### WHAT YOU NEED TO DO
Please write out the final portion of the records below exactly: the line containing "index pip: (151, 117)", every line after it, and nothing else.

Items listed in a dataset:
━━━━━━━━━━
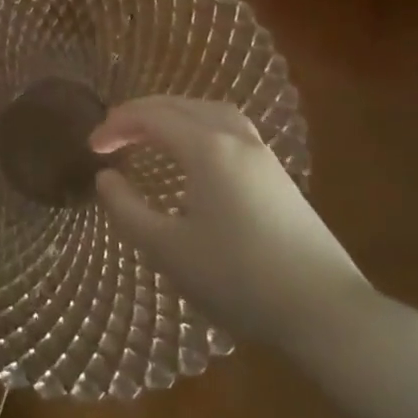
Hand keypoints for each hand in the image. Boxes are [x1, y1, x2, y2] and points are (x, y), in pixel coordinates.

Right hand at [90, 98, 366, 347]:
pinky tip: (194, 154)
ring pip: (209, 111)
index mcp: (207, 148)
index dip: (116, 125)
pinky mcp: (278, 174)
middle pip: (180, 105)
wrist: (326, 312)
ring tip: (150, 133)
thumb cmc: (240, 280)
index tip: (91, 147)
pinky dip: (198, 126)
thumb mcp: (170, 250)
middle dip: (141, 114)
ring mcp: (262, 154)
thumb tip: (105, 178)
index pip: (151, 117)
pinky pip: (228, 128)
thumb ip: (128, 210)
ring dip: (173, 114)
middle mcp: (235, 138)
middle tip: (113, 135)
━━━━━━━━━━
### SOLUTION TO THE PROBLEM
index pip: (151, 117)
pinky pip: (228, 128)
thumb ip: (128, 210)
ring dip: (173, 114)
middle mcp: (235, 138)
middle tip: (113, 135)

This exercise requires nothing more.